Data records:
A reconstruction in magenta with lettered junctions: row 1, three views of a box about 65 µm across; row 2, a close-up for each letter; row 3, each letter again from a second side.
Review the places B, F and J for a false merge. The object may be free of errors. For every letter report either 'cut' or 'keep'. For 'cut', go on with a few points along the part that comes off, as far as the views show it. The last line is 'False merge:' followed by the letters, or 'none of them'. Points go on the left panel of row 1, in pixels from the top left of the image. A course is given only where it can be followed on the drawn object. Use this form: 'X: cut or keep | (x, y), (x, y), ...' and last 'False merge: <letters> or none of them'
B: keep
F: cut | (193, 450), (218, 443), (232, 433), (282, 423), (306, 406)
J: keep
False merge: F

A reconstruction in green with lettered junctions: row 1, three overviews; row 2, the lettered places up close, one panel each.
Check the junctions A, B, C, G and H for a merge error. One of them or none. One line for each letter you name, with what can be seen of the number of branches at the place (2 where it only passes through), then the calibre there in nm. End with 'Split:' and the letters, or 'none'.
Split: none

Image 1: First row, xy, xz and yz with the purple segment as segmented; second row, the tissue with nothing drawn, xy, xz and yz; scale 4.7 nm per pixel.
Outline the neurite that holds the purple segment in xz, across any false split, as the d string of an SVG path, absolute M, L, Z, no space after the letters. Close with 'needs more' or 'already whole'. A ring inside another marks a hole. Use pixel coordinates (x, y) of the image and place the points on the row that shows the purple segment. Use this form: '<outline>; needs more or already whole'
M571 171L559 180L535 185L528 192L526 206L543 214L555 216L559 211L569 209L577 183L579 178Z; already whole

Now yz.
...
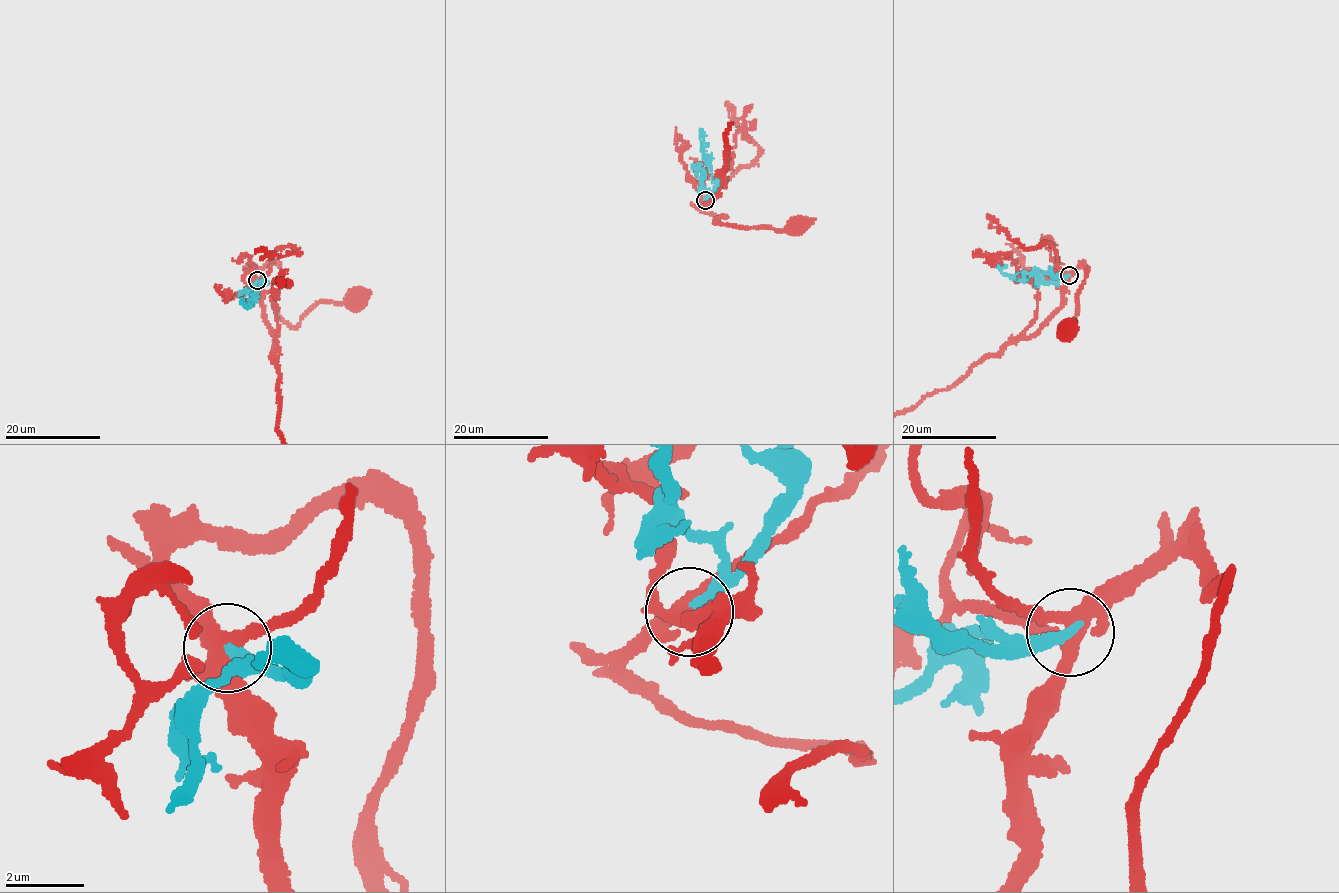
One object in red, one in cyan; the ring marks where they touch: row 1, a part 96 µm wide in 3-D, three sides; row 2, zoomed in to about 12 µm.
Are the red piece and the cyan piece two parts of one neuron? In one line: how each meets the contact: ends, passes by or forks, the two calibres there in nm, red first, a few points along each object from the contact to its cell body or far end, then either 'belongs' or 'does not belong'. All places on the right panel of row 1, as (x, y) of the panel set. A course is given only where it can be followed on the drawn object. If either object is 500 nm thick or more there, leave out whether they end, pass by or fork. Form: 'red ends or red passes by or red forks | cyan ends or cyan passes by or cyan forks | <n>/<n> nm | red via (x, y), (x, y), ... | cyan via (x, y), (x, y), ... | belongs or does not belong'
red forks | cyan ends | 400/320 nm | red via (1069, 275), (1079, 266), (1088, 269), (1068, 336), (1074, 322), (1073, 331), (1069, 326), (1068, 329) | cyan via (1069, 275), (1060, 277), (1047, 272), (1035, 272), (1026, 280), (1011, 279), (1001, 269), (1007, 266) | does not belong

The problem: Every line above from the line with "A reconstruction in magenta" to the line with "A reconstruction in green", both included, must be reproduced exactly, and no other line may appear.

Result:
A reconstruction in magenta with lettered junctions: row 1, three views of a box about 65 µm across; row 2, a close-up for each letter; row 3, each letter again from a second side.
Review the places B, F and J for a false merge. The object may be free of errors. For every letter report either 'cut' or 'keep'. For 'cut', go on with a few points along the part that comes off, as far as the views show it. The last line is 'False merge:' followed by the letters, or 'none of them'. Points go on the left panel of row 1, in pixels from the top left of the image. A course is given only where it can be followed on the drawn object. Use this form: 'X: cut or keep | (x, y), (x, y), ...' and last 'False merge: <letters> or none of them'
B: keep
F: cut | (193, 450), (218, 443), (232, 433), (282, 423), (306, 406)
J: keep
False merge: F

A reconstruction in green with lettered junctions: row 1, three overviews; row 2, the lettered places up close, one panel each.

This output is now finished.